Exercise requirements » Down to the last line, set down the material below exactly, excluding pictures.

Excerpted data »
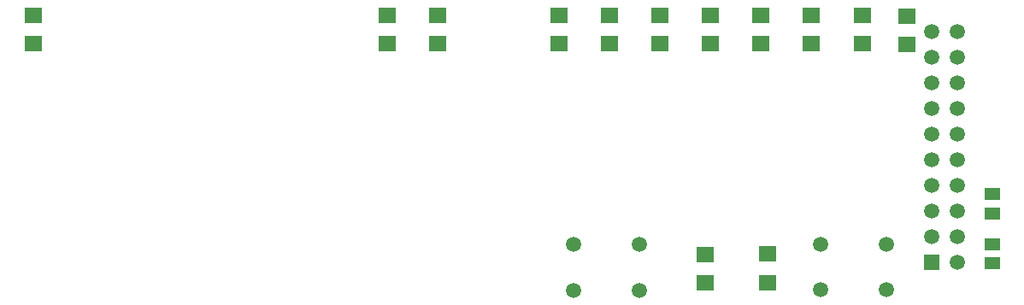
<source format=gtp>
%FSLAX42Y42*%
%MOMM*%
G71*
G01*
G75*
%ADD10C,0.50*%
%ADD11R,1.50X1.30*%
%ADD12R,1.80X1.60*%
%ADD13C,1.50*%
%ADD14R,1.50X1.50*%
%ADD15C,0.40*%
%ADD16C,0.30*%
%ADD17C,1.00*%
%ADD18C,0.25*%
%ADD19R,0.63X1.86*%
%ADD20R,0.25X0.36*%
%ADD21C,0.80*%
%ADD22C,0.20*%
%ADD23C,0.60*%
D11*
X10000Y-2845D02*
D03*
Y-2655D02*
D03*
Y-3340D02*
D03*
Y-3150D02*
D03*
D12*
X6207Y-884D02*
D03*
Y-1164D02*
D03*
X7150Y-3251D02*
D03*
Y-3531D02*
D03*
X7775Y-3530D02*
D03*
X500Y-1164D02*
D03*
Y-884D02*
D03*
X4000Y-1164D02*
D03*
Y-884D02*
D03*
X4500Y-1164D02*
D03*
Y-884D02*
D03*
X5707Y-1164D02*
D03*
Y-884D02*
D03*
X6707Y-1164D02*
D03*
Y-884D02*
D03*
X7207Y-1164D02*
D03*
Y-884D02*
D03*
X7707Y-1164D02*
D03*
Y-884D02*
D03*
X8207Y-1164D02*
D03*
Y-884D02*
D03*
X8707Y-1164D02*
D03*
Y-884D02*
D03*
X9150Y-1175D02*
D03*
Y-895D02*
D03*
X7775Y-3250D02*
D03*
D13*
X6500Y-3607D02*
D03*
X5850D02*
D03*
X6500Y-3157D02*
D03*
X5850D02*
D03*
X8950Y-3150D02*
D03*
X8300D02*
D03*
Y-3600D02*
D03*
X8950D02*
D03*
X9654Y-3328D02*
D03*
X9400Y-2820D02*
D03*
X9654Y-2566D02*
D03*
X9400D02*
D03*
X9654Y-2312D02*
D03*
X9400D02*
D03*
X9654Y-2058D02*
D03*
X9400D02*
D03*
X9654Y-1804D02*
D03*
X9400D02*
D03*
X9654Y-1550D02*
D03*
X9400D02*
D03*
X9654Y-1296D02*
D03*
X9400D02*
D03*
X9654Y-1042D02*
D03*
X9400D02*
D03*
Y-3074D02*
D03*
X9654D02*
D03*
Y-2820D02*
D03*
D14*
X9400Y-3328D02*
D03*
M02*

</source>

Solution to this problem »
<source format=gtp>
%FSLAX42Y42*%
%MOMM*%
G71*
G01*
G75*
%ADD10C,0.50*%
%ADD11R,1.50X1.30*%
%ADD12R,1.80X1.60*%
%ADD13C,1.50*%
%ADD14R,1.50X1.50*%
%ADD15C,0.40*%
%ADD16C,0.30*%
%ADD17C,1.00*%
%ADD18C,0.25*%
%ADD19R,0.63X1.86*%
%ADD20R,0.25X0.36*%
%ADD21C,0.80*%
%ADD22C,0.20*%
%ADD23C,0.60*%
D11*
X10000Y-2845D02*
D03*
Y-2655D02*
D03*
Y-3340D02*
D03*
Y-3150D02*
D03*
D12*
X6207Y-884D02*
D03*
Y-1164D02*
D03*
X7150Y-3251D02*
D03*
Y-3531D02*
D03*
X7775Y-3530D02*
D03*
X500Y-1164D02*
D03*
Y-884D02*
D03*
X4000Y-1164D02*
D03*
Y-884D02*
D03*
X4500Y-1164D02*
D03*
Y-884D02*
D03*
X5707Y-1164D02*
D03*
Y-884D02*
D03*
X6707Y-1164D02*
D03*
Y-884D02*
D03*
X7207Y-1164D02*
D03*
Y-884D02*
D03*
X7707Y-1164D02*
D03*
Y-884D02*
D03*
X8207Y-1164D02*
D03*
Y-884D02*
D03*
X8707Y-1164D02*
D03*
Y-884D02*
D03*
X9150Y-1175D02*
D03*
Y-895D02*
D03*
X7775Y-3250D02*
D03*
D13*
X6500Y-3607D02*
D03*
X5850D02*
D03*
X6500Y-3157D02*
D03*
X5850D02*
D03*
X8950Y-3150D02*
D03*
X8300D02*
D03*
Y-3600D02*
D03*
X8950D02*
D03*
X9654Y-3328D02*
D03*
X9400Y-2820D02*
D03*
X9654Y-2566D02*
D03*
X9400D02*
D03*
X9654Y-2312D02*
D03*
X9400D02*
D03*
X9654Y-2058D02*
D03*
X9400D02*
D03*
X9654Y-1804D02*
D03*
X9400D02*
D03*
X9654Y-1550D02*
D03*
X9400D02*
D03*
X9654Y-1296D02*
D03*
X9400D02*
D03*
X9654Y-1042D02*
D03*
X9400D02*
D03*
Y-3074D02*
D03*
X9654D02*
D03*
Y-2820D02*
D03*
D14*
X9400Y-3328D02*
D03*
M02*

</source>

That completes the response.